I. To evaluate the safety and tolerability of adenoviral tumor-specific neoantigen priming vaccine GAd-209-FSP (GAd20-209-FSPs) (1 prime) and MVA tumor-specific neoantigen boosting vaccine MVA-209-FSP (MVA-209-FSPs) (1 boost) vaccination when administered as a single agent (monotherapy) in participants with Lynch syndrome (LS).

II. To evaluate the neoantigen-specific immunogenicity of GAd20-209-FSPs (1 prime) and MVA-209-FSPs (1 boost) vaccination when administered as a single agent (monotherapy) in participants with LS.

III. To evaluate the neoantigen-specific immunogenicity of GAd20-209-FSP prime and MVA-209-FSP boost or MVA-209-FSP boost alone when administered to previously-vaccinated immunogenic participants with LS.

IV. To evaluate the safety and tolerability of GAd20-209-FSP prime and MVA-209-FSP boost or MVA-209-FSP boost alone when administered to previously vaccinated immunogenic participants with LS.

SECONDARY OBJECTIVES:

I. To assess the effect of Nous-209 vaccination on T cell immune profile and T cell receptor (TCR) repertoire in the peripheral blood of participants with LS.

II. To assess the effect of Nous-209 vaccination on TCR repertoire within histologically normal colorectal mucosal of participants with LS.

III. To evaluate the effect of Nous-209 vaccination on tumor infiltrating lymphocyte (TIL) immune profile and TCR repertoire within colorectal adenomas in participants with LS.

IV. To assess the cytotoxicity of matched T cells on participant-derived colorectal adenoma organoids following Nous-209 vaccination in participants with LS.

V. To evaluate the effect of Nous-209 vaccination on the burden of colorectal adenomas/advanced neoplasia/carcinoma in participants with LS.

VI. To assess the effect of Nous-209 vaccination on the burden of LS-related carcinomas in participants with LS.
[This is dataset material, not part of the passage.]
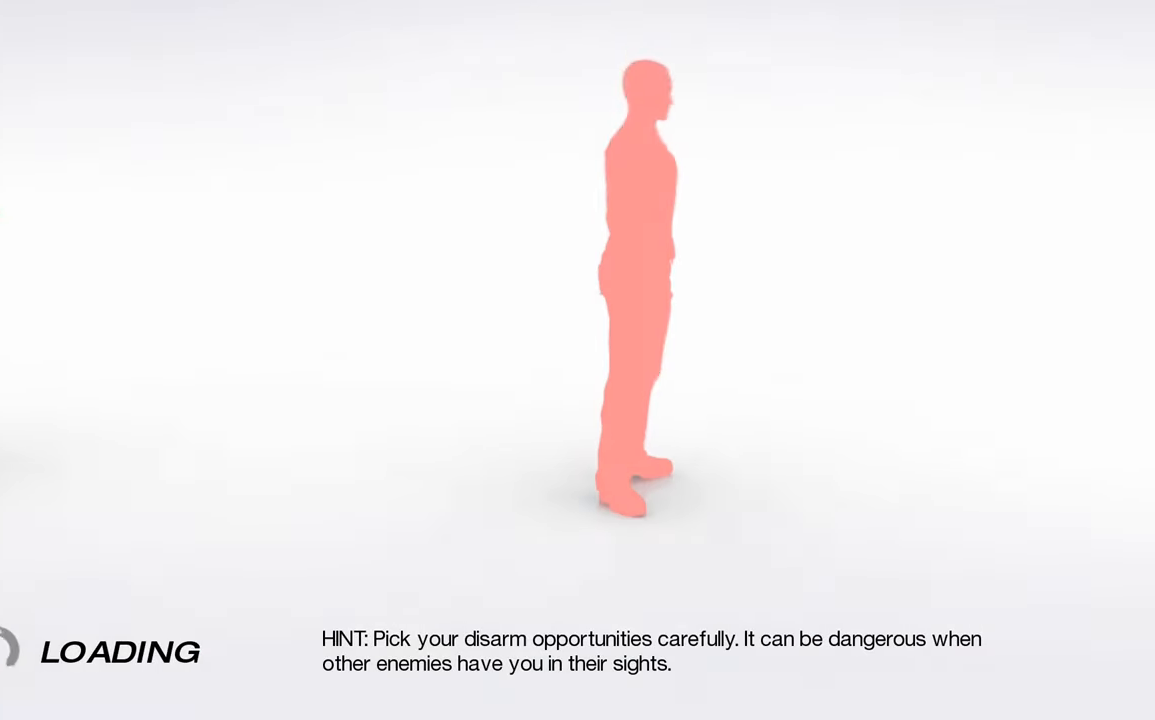
Gameplay with keyboard and mouse; each line is a JSON object with the keys and mouse buttons held at the frame after it. "events" lists presses ("down") and releases ("up") of "a", "c", "ctrl", "d", "e", "escape", "f", "q", "s", "shift", "space", "tab", "w", "z", "mouse_left" and "mouse_right" between this image and that frame as [ms after this image, input, new state], when the widget could be followed in between. "mouse_left", "mouse_right" = the "left", "right" buttons of the "mouse" list. No other keys are recorded. Mouse movement is not recorded.
{"keys": [], "mouse": [], "events": []}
VII. To evaluate the effect of Nous-209 vaccination on cell free deoxyribonucleic acid (DNA) (cfDNA) mutation profiles and cfDNA burden in participants with LS.

VIII. To correlate tobacco and alcohol consumption with the immune response to Nous-209 in trial participants.

IX. To assess the mismatch repair (MMR) and/or microsatellite instability (MSI) status of polyps (and adjacent normal mucosa as control) detected in the baseline and end-of-the-study colonoscopy using different technologies such as immunohistochemistry, MSI analysis by polymerase chain reaction (PCR), or next-generation sequencing.

OUTLINE:

PART I: Patients receive GAd20-209-FSPs intramuscularly (IM) on day 1 and MVA-209-FSPs IM at week 8. Patients undergo endoscopy with biopsy during screening and follow up as well as blood sample collection on the trial.

PART II: Eligible patients from Part I are randomized to 1 of 2 arms.

ARM A: Patients receive GAd20-209-FSPs IM at week 52 and MVA-209-FSPs IM at week 60. Patients undergo endoscopy with biopsy as well as blood sample collection on the trial.

ARM B: Patients receive MVA-209-FSPs IM at week 52. Patients undergo endoscopy with biopsy as well as blood sample collection on the trial.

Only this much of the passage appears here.